В немилости у природы. Роман-хроника времен развитого социализма с кругосветным путешествием (Окунев) - страница 4

Я, признаться, разделяю точку зрения последних, люблю этот город, но наша повесть не о том, совсем не о том… И даже непонятно, с какого бодуна развел я всю вышеприведенную лирику.

Всё рассказанное здесь основано на моих дневниковых записях. По характеру я склонен к анархии и хаосу — любая упорядоченность вызывает во мне чувство дискомфорта, и, напротив, чем выше энтропия окружающего мира, тем легче, свободнее мне дышится. Совершенно чуждую этому привычку едва ли не ежедневно оставлять хотя бы несколько строчек в дневнике я приобрел от своего университетского профессора. Однажды, заметив мой удивленный взгляд на дневниковое многотомье на полке его домашней библиотеки, он сказал: «Вы, Игорь, не представляете себе, как это всё интересно перечитывать по прошествии времени». Тогда я и начал регулярно вести свой дневник — сначала через силу заставлял себя, а потом… потом это стало привычкой. Впрочем, здесь, по-видимому, имел место еще один, странный, на первый взгляд, мотив… Не помню, кто из советских классиков утверждал, что в Советском Союзе вести дневник было небезопасным занятием. В случае ареста за антисоветскую деятельность, да и по любому другому поводу, изъятый дневник мог послужить серьезным подспорьем для обвинителей, а главное — мог подставить упомянутых в нем совершенно невинных людей. Кроме того, сам факт регулярного писательства, если ты не член Союза советских писателей, вызывал у копошащейся вокруг массы бытовых и производственных стукачей острое желание немедленно донести об этом куда следует, особенно в том случае, когда выслужиться иным способом не удавалось. Не шпион ли ты, пишущий отчеты для своего «агентурного центра», или, того хуже, «враг народа, сочиняющий антисоветские пасквили» — пусть компетентные органы проверят, ибо органы точно знают, что и кому положено писать, а кому нет… Может быть, мое дневниковое хобби было отчасти вызвано не вполне осознанным протестом против таких порядков. Тем самым протестом, который побуждает рассказать и эту историю «кругосветного путешествия».

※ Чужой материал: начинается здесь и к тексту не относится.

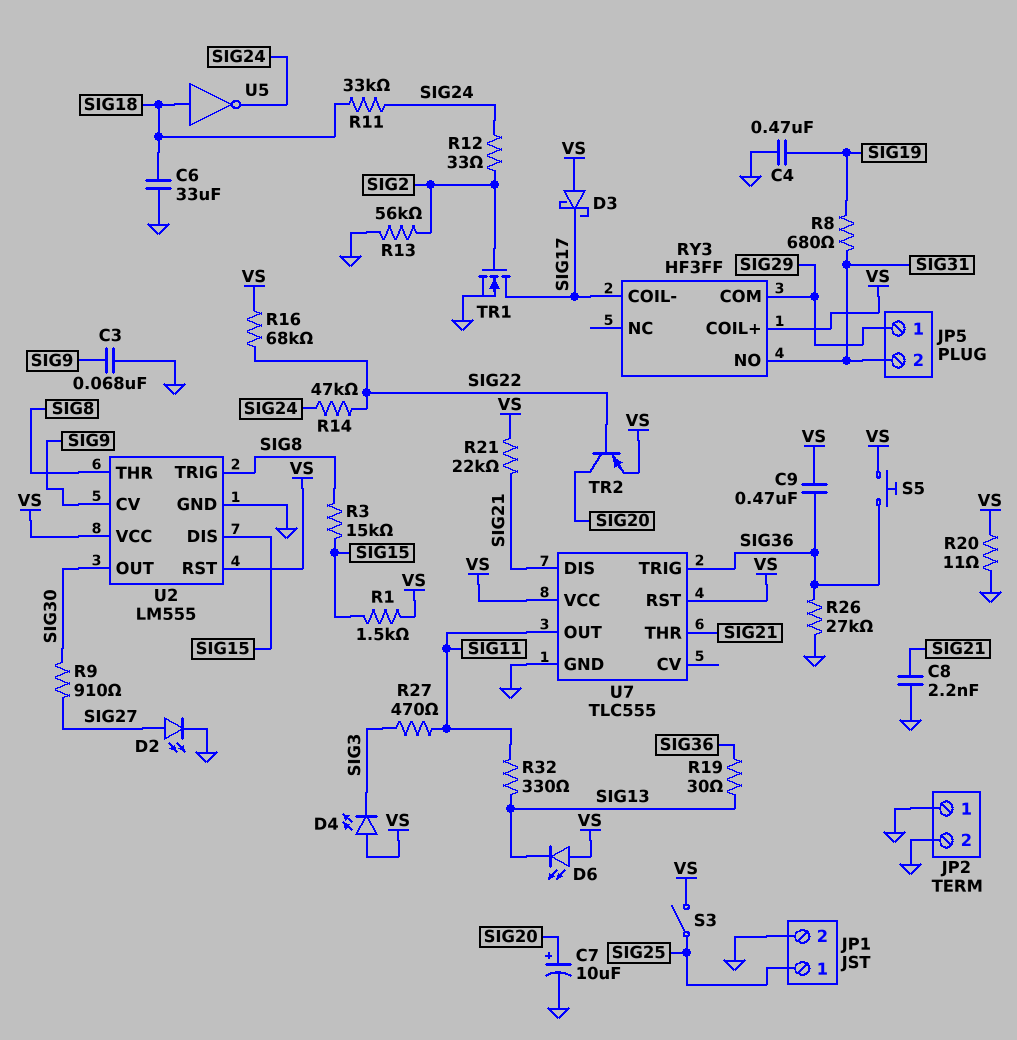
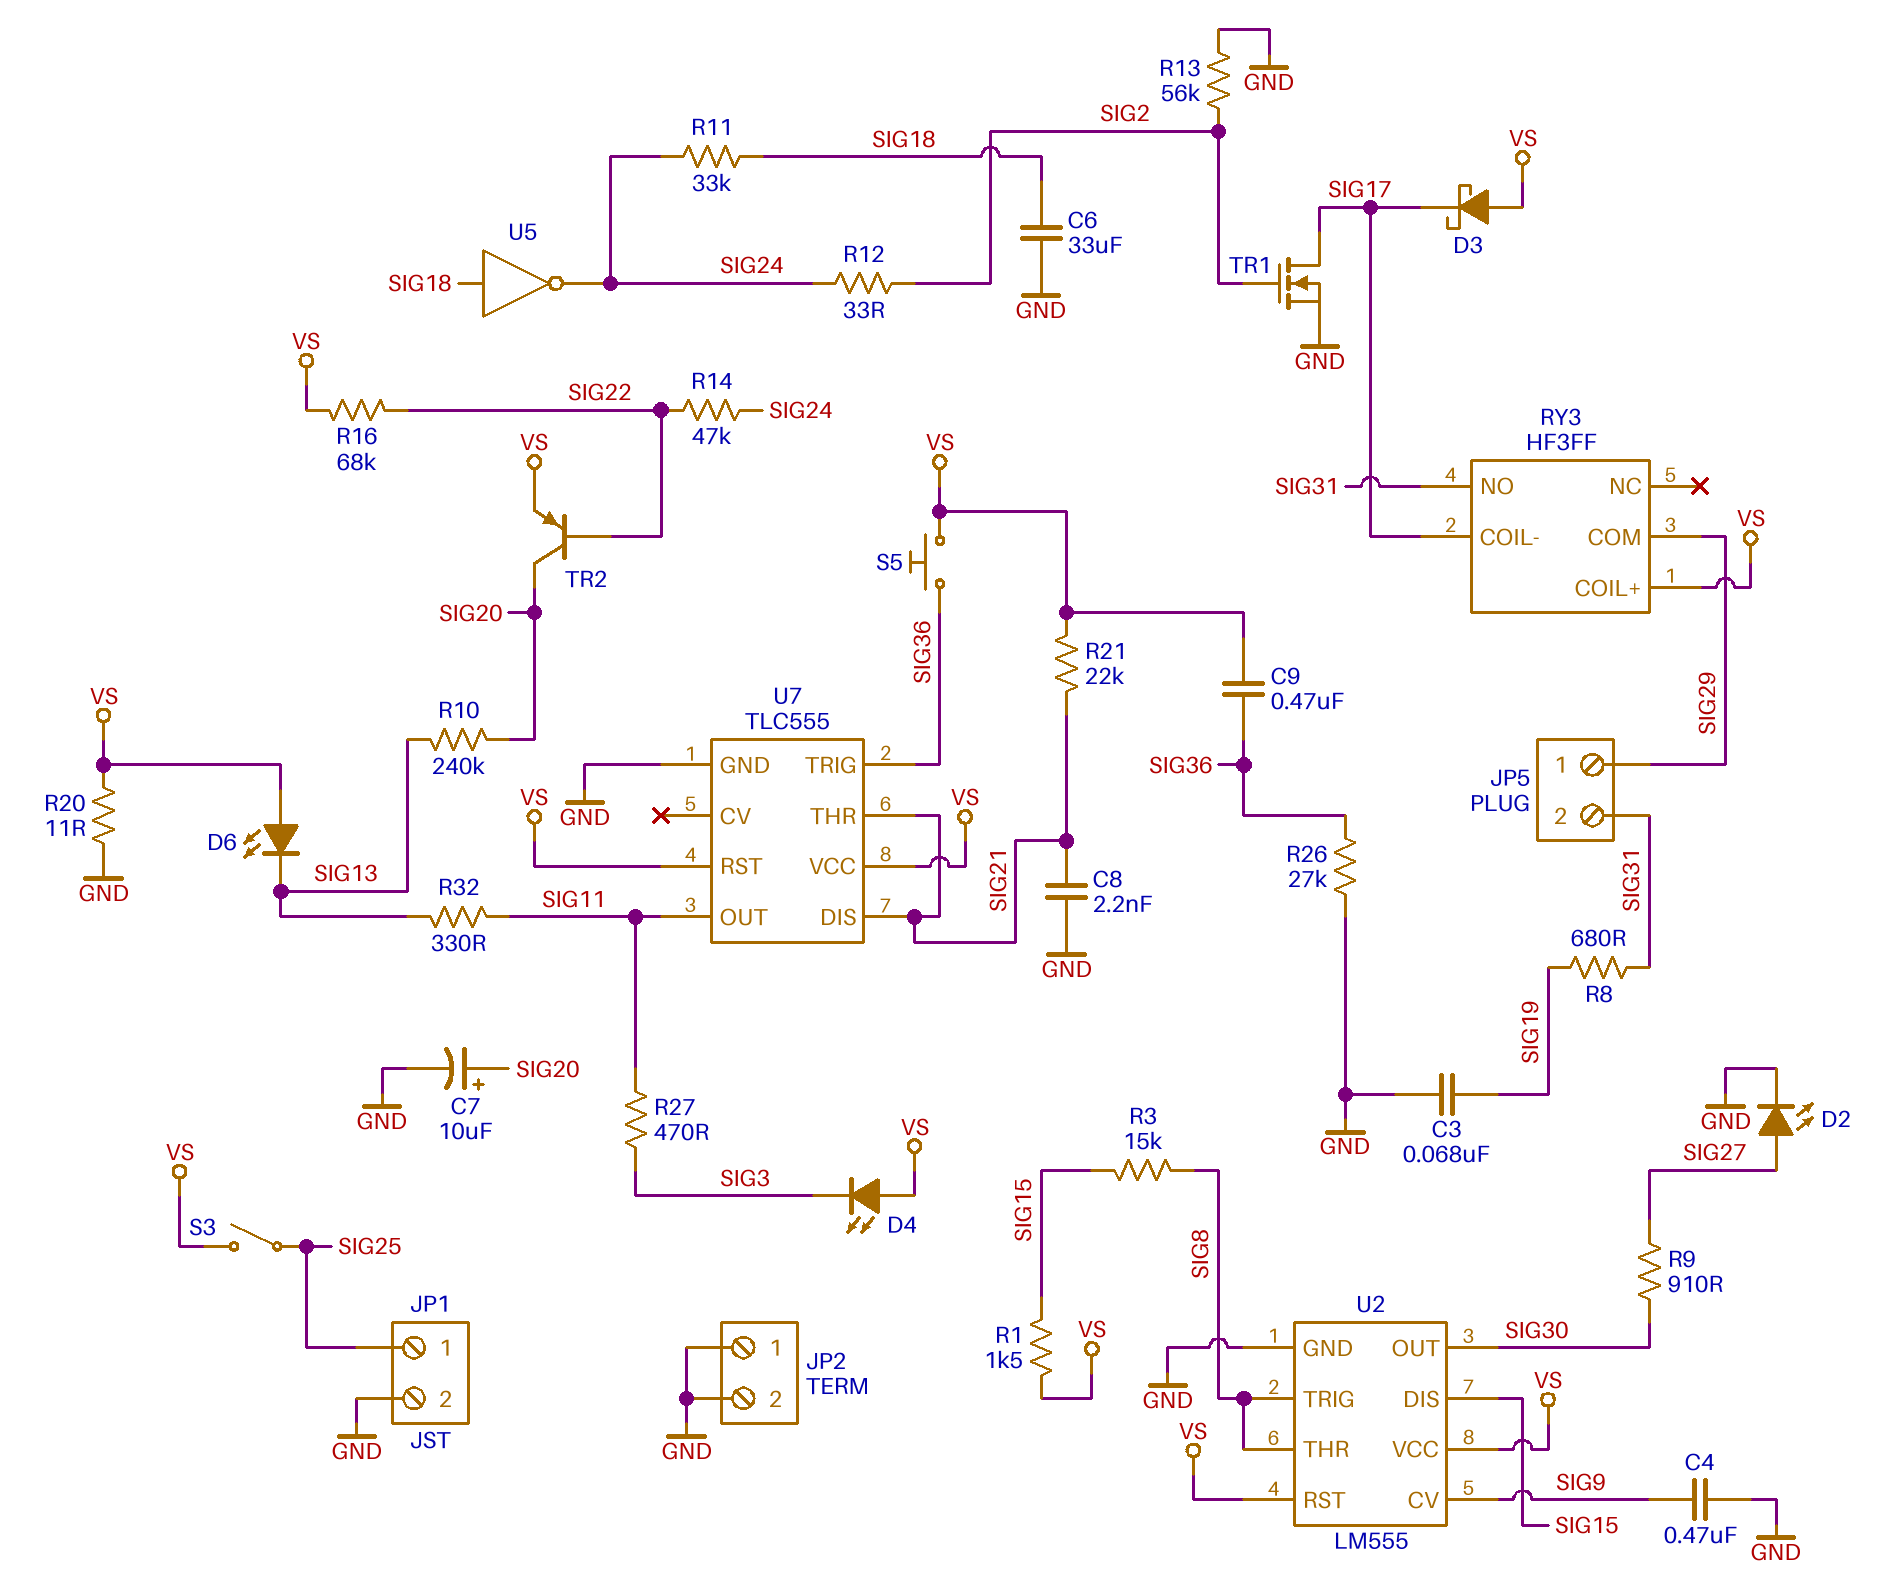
C3: 68nF (GND, SIG9) -> 68nF (GND, SIG19)
C4: 470nF (GND, SIG19) -> 470nF (GND, SIG9)
R10: none -> 240k (SIG13, SIG20)
R19: 30 (SIG13, SIG36) -> none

Читатели, по моим наблюдениям, делятся на тех, кто любит книги о путешествиях, и на тех, кто их не любит. Лакмусовой бумажкой интереса к путешествиям являются известные строки из знаменитой песни туристов «Бригантина», с которой начиналась вся бардовская музыка и поэзия:

И в беде, и в радости, и в горе,
Только чуточку прищурь глаза —
В флибустьерском дальнем синем море
Бригантина поднимает паруса.

Упомянутые любители книг о путешествиях, будучи романтиками и прочитав о кругосветном путешествии, с надеждой подумали, что здесь будет нечто вроде «Фрегата Паллада» или, пуще того, наподобие «Острова сокровищ», — ведь они верят, что достаточно «чуточку прищурить глаза», чтобы увидеть хотя бы «в дальнем синем море» нечто прекрасное и влекущее… Их антиподы, будучи прагматиками, напротив, рассудили здраво, что никаких путешествий здесь не ожидается — ведь они полагают, что, сколько ни «щурь глаза», ничего нового и привлекательного не увидишь ни «в дальнем синем море», ни в близлежащей помойке… В данном случае, однако, нет правых и неправых. Конечно, в нашей повести не следует ожидать морских этюдов в манере Ивана Гончарова или приключений в стиле Роберта Стивенсона. Вследствие форс-мажорных обстоятельств, послуживших толчком к ее написанию, все впечатления о кругосветном путешествии свелись здесь к романтическим эпиграфам, предваряющим каждую новую главу. И тем не менее, к радости любителей приключений, могу сказать — путешествие всё-таки будет, но не в пространстве, а во времени, путешествие в далекие и быстро ускользающие из памяти поколений странные до неправдоподобия времена вошедшие в историю под условным названием «эпохи развитого социализма».